* Aim of the task *
From the records below, copy the lines that include "Greens".

** Opening Data under study block **

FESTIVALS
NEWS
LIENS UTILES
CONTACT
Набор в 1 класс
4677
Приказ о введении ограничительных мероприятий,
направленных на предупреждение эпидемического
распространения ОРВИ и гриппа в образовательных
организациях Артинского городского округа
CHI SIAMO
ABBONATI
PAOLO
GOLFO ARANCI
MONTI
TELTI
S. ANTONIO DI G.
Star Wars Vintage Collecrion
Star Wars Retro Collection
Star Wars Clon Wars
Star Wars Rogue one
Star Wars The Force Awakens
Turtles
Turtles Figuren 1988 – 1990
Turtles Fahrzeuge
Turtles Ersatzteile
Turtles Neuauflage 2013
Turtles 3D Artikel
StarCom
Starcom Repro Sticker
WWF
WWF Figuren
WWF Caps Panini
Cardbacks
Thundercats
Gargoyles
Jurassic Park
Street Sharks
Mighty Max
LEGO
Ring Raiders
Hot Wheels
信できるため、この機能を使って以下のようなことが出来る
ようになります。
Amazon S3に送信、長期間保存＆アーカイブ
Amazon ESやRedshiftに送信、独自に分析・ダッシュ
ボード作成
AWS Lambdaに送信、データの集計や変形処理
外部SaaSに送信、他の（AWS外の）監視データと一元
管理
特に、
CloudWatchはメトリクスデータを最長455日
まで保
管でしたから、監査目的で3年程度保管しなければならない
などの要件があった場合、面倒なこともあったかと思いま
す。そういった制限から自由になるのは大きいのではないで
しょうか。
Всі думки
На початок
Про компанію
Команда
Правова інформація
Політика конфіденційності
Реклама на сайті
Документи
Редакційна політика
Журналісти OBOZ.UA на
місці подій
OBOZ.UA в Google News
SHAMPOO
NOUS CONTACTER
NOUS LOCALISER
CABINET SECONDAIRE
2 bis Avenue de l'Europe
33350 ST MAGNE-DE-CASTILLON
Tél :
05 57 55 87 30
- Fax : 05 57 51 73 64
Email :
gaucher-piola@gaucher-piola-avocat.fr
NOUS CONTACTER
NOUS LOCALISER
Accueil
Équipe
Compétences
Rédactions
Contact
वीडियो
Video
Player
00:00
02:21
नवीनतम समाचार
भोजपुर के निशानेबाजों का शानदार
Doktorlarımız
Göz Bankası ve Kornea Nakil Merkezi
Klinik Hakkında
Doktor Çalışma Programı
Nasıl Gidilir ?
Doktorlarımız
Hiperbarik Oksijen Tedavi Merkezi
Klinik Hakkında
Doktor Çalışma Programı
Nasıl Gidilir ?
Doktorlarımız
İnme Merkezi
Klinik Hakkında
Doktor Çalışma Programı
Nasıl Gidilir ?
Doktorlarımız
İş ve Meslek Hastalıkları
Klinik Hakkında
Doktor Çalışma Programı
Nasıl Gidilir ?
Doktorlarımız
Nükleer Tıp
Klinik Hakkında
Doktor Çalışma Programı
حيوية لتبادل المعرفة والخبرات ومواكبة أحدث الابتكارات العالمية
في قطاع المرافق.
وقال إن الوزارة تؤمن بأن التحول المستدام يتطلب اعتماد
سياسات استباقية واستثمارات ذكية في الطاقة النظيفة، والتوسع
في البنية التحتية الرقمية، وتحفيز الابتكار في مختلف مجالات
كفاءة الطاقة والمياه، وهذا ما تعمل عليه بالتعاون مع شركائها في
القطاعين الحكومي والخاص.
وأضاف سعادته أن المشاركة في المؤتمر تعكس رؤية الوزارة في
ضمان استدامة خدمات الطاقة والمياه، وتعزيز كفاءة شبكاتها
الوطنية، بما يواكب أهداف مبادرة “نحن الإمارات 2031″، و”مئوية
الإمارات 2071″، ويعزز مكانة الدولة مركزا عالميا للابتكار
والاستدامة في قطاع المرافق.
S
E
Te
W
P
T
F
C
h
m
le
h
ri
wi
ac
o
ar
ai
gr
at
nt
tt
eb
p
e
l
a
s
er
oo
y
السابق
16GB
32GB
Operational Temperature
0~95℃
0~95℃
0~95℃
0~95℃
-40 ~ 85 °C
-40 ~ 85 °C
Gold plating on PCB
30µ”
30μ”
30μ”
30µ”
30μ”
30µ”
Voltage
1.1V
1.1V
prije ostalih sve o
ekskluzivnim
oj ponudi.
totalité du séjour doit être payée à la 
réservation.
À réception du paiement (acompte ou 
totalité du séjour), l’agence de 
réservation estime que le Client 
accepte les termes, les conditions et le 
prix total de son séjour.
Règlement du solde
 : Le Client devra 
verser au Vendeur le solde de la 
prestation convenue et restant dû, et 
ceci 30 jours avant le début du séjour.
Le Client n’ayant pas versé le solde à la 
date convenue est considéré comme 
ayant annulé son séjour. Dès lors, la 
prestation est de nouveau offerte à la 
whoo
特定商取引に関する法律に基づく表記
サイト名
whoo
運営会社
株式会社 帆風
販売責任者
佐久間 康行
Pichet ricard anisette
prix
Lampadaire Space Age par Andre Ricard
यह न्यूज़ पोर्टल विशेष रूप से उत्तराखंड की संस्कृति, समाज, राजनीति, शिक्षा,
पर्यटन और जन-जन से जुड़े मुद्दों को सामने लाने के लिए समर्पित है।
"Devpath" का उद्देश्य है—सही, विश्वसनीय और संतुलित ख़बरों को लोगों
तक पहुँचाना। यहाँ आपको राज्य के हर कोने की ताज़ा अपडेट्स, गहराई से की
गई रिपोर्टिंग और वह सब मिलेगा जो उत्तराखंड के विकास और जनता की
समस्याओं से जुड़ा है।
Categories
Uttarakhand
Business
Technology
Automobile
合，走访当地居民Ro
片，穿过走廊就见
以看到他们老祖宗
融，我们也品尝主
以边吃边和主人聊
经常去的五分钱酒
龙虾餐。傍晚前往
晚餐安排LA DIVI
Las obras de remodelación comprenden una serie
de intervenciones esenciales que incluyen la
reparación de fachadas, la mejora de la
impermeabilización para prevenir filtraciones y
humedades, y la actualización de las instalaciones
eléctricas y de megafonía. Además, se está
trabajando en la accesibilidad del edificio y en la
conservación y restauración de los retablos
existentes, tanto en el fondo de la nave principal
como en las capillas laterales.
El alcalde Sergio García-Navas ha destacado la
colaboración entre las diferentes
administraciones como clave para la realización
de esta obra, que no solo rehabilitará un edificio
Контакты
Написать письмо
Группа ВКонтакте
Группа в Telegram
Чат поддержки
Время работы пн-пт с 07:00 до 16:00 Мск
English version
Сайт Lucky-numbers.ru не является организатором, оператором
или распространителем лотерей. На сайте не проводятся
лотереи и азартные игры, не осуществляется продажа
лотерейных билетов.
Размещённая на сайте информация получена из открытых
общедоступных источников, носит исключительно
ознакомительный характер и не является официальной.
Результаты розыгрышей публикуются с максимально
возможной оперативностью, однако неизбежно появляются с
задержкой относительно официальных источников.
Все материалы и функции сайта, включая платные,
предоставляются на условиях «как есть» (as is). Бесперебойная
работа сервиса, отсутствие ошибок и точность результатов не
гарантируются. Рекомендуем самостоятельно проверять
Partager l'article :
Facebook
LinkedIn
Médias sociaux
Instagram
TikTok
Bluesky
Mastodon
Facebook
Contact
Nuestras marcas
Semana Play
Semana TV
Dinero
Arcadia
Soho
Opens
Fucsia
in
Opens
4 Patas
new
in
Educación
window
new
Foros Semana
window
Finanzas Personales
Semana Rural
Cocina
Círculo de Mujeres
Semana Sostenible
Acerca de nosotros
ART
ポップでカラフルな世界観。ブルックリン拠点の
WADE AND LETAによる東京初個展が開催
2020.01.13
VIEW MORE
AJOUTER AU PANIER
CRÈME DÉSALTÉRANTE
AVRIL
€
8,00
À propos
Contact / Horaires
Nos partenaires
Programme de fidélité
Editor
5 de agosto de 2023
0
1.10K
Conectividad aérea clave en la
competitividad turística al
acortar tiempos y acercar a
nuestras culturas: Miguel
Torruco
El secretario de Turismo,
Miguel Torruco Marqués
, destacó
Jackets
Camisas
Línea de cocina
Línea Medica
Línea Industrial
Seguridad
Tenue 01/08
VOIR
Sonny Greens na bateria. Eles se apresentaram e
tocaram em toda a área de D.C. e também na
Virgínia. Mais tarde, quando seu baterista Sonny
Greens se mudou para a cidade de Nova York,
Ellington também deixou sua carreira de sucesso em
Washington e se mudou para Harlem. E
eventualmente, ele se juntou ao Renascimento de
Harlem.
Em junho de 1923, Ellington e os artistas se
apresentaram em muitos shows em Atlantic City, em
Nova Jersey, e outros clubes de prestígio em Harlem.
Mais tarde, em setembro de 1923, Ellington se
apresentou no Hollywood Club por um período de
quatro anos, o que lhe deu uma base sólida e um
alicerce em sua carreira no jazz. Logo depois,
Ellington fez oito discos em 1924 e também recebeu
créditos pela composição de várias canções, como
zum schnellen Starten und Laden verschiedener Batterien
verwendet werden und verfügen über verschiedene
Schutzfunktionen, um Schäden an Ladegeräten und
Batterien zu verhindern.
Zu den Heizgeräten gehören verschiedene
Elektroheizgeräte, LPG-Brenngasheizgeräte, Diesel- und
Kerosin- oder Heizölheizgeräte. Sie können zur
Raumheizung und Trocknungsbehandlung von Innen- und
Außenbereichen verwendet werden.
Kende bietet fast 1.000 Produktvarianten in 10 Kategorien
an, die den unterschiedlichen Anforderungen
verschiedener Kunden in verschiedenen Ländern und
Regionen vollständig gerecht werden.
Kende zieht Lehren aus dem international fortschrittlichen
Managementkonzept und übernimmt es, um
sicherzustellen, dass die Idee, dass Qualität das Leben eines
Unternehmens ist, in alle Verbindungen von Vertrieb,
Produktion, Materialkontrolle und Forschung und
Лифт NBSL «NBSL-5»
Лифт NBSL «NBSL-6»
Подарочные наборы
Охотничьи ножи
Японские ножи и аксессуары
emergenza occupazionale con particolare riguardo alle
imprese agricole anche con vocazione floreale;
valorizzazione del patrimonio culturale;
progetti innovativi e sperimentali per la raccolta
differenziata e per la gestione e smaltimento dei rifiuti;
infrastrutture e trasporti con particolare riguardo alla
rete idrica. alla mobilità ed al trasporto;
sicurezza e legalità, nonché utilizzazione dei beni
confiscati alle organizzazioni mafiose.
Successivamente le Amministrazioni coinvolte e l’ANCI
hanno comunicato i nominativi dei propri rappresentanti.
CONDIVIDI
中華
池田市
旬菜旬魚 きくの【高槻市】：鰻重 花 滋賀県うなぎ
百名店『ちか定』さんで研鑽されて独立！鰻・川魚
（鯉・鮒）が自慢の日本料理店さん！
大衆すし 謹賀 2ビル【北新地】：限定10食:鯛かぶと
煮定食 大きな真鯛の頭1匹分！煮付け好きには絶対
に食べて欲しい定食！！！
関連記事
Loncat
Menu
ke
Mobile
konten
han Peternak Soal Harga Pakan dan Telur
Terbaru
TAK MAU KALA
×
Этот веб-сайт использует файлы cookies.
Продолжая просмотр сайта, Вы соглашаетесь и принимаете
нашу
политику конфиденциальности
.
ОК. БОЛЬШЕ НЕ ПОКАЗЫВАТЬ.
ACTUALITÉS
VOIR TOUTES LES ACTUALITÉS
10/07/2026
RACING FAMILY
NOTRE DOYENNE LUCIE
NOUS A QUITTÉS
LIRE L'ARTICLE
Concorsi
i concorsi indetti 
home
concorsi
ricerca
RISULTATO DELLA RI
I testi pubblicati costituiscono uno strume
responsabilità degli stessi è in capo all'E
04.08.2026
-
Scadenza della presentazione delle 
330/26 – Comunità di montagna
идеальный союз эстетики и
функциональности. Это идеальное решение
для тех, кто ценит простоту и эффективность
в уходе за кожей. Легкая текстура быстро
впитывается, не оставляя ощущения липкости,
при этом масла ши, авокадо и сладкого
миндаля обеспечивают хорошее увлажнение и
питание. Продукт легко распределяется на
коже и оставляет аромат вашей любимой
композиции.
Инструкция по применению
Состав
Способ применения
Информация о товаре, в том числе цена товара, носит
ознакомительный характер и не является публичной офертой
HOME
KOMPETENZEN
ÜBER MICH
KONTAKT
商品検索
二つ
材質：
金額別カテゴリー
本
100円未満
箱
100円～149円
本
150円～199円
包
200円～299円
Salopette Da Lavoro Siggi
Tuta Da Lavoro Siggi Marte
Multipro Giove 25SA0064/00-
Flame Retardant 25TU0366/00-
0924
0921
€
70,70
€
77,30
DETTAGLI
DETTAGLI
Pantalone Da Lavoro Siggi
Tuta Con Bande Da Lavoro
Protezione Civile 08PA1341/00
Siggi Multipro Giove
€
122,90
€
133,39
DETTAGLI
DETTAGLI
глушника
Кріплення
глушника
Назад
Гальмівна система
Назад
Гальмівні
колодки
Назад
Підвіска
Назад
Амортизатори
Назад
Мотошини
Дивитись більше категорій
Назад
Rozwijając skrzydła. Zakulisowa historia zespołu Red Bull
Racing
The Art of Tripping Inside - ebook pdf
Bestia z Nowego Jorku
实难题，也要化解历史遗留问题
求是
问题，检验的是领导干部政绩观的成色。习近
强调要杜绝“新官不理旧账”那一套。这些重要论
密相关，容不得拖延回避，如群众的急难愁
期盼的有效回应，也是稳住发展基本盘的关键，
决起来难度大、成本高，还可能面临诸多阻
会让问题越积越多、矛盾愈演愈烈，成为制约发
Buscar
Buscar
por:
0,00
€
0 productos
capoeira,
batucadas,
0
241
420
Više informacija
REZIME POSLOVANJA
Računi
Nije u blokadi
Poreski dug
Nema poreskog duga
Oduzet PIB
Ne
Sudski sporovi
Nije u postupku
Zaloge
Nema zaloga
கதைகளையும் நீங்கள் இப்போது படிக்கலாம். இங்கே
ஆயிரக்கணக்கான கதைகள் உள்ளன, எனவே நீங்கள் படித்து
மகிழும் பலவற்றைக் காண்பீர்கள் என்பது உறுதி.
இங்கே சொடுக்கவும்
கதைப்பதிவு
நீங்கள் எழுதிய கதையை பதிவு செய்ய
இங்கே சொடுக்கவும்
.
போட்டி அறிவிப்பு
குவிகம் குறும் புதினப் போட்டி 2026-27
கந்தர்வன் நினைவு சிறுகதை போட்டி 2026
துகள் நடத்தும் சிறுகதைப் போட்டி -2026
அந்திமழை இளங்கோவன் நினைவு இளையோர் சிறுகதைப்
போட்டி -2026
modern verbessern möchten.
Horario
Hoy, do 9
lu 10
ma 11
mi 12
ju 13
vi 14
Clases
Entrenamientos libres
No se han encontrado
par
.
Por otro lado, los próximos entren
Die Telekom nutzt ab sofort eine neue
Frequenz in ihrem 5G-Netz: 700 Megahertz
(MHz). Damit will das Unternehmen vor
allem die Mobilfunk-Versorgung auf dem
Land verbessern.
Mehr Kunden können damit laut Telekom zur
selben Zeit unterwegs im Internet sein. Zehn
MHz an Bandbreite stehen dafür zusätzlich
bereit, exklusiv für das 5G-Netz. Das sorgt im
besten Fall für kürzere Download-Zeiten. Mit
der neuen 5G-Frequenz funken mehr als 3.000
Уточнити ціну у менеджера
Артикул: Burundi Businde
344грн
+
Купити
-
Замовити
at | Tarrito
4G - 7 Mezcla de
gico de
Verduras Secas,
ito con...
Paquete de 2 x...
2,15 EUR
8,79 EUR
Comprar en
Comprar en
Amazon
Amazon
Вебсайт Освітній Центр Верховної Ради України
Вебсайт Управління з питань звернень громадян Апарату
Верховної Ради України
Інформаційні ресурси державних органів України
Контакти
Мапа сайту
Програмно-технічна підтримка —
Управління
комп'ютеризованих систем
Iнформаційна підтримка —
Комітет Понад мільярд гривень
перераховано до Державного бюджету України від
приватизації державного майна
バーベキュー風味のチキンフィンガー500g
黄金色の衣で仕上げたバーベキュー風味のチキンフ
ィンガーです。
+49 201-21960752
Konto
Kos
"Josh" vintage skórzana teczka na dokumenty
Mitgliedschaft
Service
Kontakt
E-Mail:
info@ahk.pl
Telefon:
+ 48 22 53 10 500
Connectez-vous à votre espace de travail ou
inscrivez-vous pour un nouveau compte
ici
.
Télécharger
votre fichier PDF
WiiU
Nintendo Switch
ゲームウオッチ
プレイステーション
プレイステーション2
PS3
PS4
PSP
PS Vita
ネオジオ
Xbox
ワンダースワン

** Closing Data under study block **

* Written answer *
Sonny Greens na bateria. Eles se apresentaram e
Greens se mudou para a cidade de Nova York,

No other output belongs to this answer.